Pela sua gravidade e consequências particularmente destruidoras, analisamos agora a questão das patentes dos medicamentos, paradigma do “comércio-livre”. O actual sistema de patentes que o CETA pretende reforçar bastante, já está a provocar verdadeiros desastres em termos da saúde pública. Imagine-se como será o panorama da sua extensão. Segundo dados da Ordem dos Médicos, um em cada três cidadãos não tem acesso a medicamentos essenciais e em países mais pobres, essa percentagem sobre para 50%. Os laboratórios argumentam que as patentes e os altos preços que elas permitem são indispensáveis para custear a investigação, mas os factos demonstram o contrário. Mais do dobro dos custos com investigação é investido pelas grandes farmacêuticas em marketing (40 mil milhões em 2014). Como consequência, morrem por dia em todo o mundo cerca de 2000 pessoas por não terem acesso a medicamentos. Estima-se que os custos de investigação sejam amortizados logo nos primeiros meses de venda dos novos fármacos e cerca de 87% das despesas nada têm a ver com a investigação propriamente dita. Cada tratamento da Hepatite C pode custar 30 a 40.000 € por pessoa na Europa, mas o custo real já foi calculado em 300€.
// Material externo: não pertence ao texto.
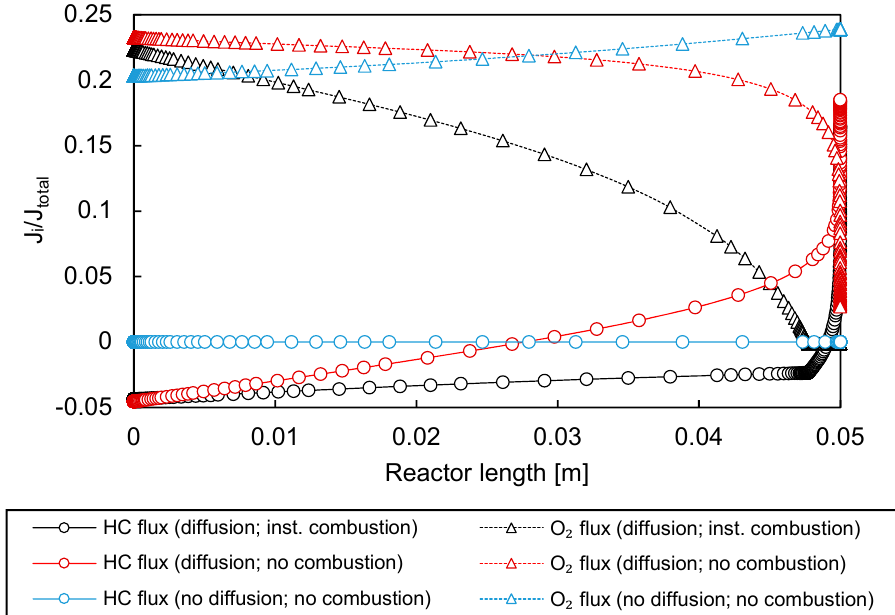
Figure 10. Normalized oxygen and hydrocarbon (HC) fluxes obtained from the 1D PBMR model for three cases: just convection (blue), convection and diffusion (red), and convection, diffusion, and combustion in the retentate side (red).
Nos EUA pode atingir 75.000 €, Egipto 1000 €, País Basco 30.000 €, Brasil 1000 €. O preço é assim fixado pelo máximo que os doentes estiverem dispostos a pagar. Os genéricos poderiam fazer baixar os preços, mas a extensão das patentes prevista no CETA e TTIP restringe muito o seu fabrico. Acresce ainda que a taxa de inovação tem vindo a cair e, segundo a UE, muitos dos novos medicamentos (75%) têm pouco ou nenhum valor terapêutico adicional. Além disso, diversas manobras (evergreening) conluiadas pelas grandes farmoquímicas permitem a contínua extensão das patentes.

Por ter uma clara consciência destes problemas, o Bastonário da Ordem dos Médicos Portugueses, num recente debate conjunto com os seus colegas espanhóis a 7/10/2016, concluíu que “Quem assinar estes tratados é considerado traidor à pátria”.
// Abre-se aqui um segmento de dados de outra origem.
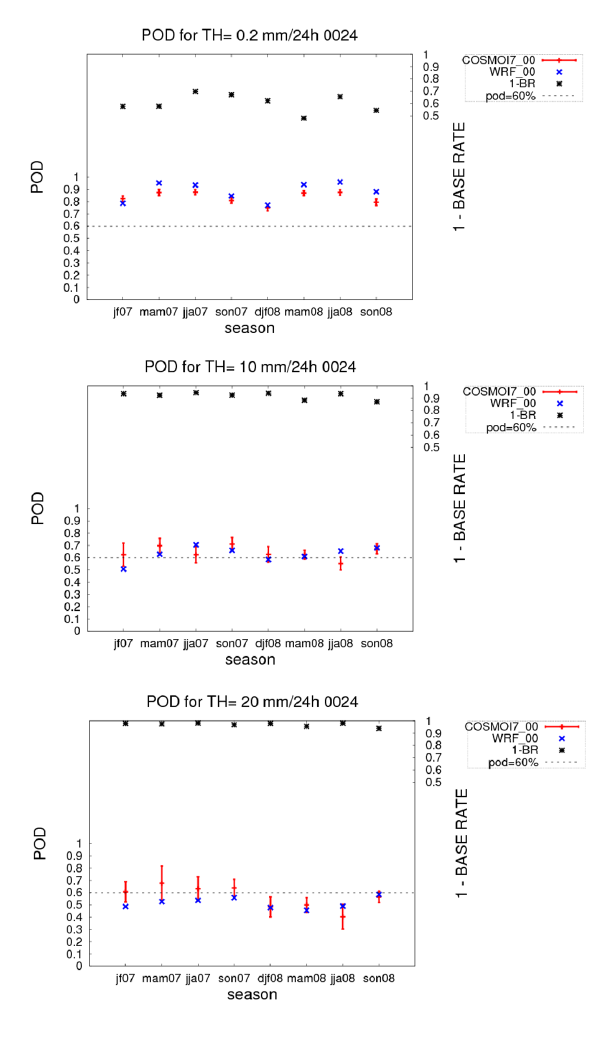
Fig. 7. Seasonal trend: POD vs. increasing threshold of forecast. The dashed red lines and the blue daggers represent COSMO-I7 and WRF, respectively. The Base Rate (stars) is plotted for each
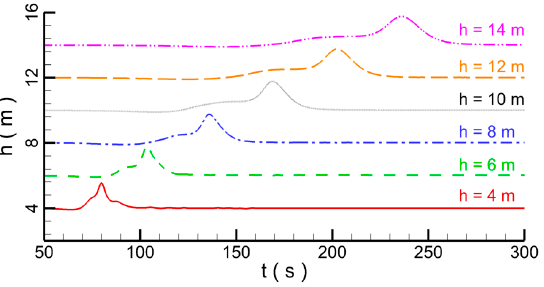
Figure 17. Time series of water elevation recorded at elevation sensor L 1 for a tsunami-like wave at different water depths.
Indignação na opinião pública

Faixa: Não ao CETA e TTIP

Naturalmente que estes e muitos outros problemas suscitados pelo CETA e pelo TTIP têm provocado justa indignação na opinião pública dos dois lados do Atlântico. Recentemente, na Alemanha, enormes manifestações de repúdio juntaram mais de 320 mil pessoas em sete cidades.
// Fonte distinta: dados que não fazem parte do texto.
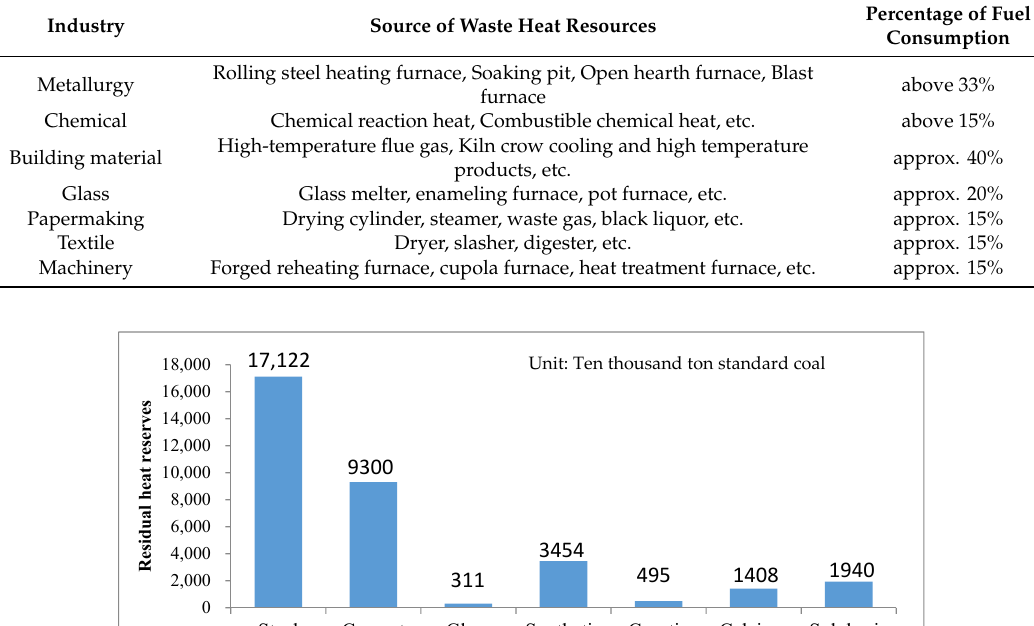
Table 1. Status of industrial waste heat resources based on different industries.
Conscientes desta alargada onda de contestação, vários governos, nomeadamente na França e sobretudo Alemanha e até a CE, têm vindo a público propor algumas “interpretações adicionais” ao CETA para acalmar os opositores aos tratados que crescem dentro dos próprios partidos no poder.
Mas, naturalmente que essas propostas deverão ter muito pouco valor jurídico, face ao texto consolidado do tratado, e constituem portanto, mais uma manobra de marketing pontual, destinado a salvar o acordo in extremis. Seja como for, alguns países recalcitrantes já abrandaram as suas críticas, como a Bulgária e a Hungria, enquanto outros, como a Bélgica e a Grécia mantêm a oposição.

O caso português é interessante, já que Portugal foi um dos países minoritários que assinaram a “Carta dos 12”, dirigida à CE, na pessoa da Comissária Cecilia Malmström, assegurando a confiança no sucesso do CETA e pedindo que sejam resolvidos os problemas que têm obstruído as negociações do TTIP (tratado que Sigmar Gabriel, ministro alemão da economia e vice-chanceler, considera estar quase morto).

Independentemente das opiniões que possam existir sobre estes tratados, a verdade é que os principais partidos portugueses, em nenhum momento fizeram esforços consistentes para esclarecer e consciencializar o seu eleitorado sobre os graves problemas que a entrada em vigor do CETA, por exemplo, vem colocar na vida de todos nós. Por exemplo, um estudo recente da Universidade de Tufts (EUA) mostra que o CETA vai destruir 23.000 postos de trabalho, só no Canadá, e que cada exploração agrícola nesse país perderá qualquer coisa como $30.000 no seu rendimento.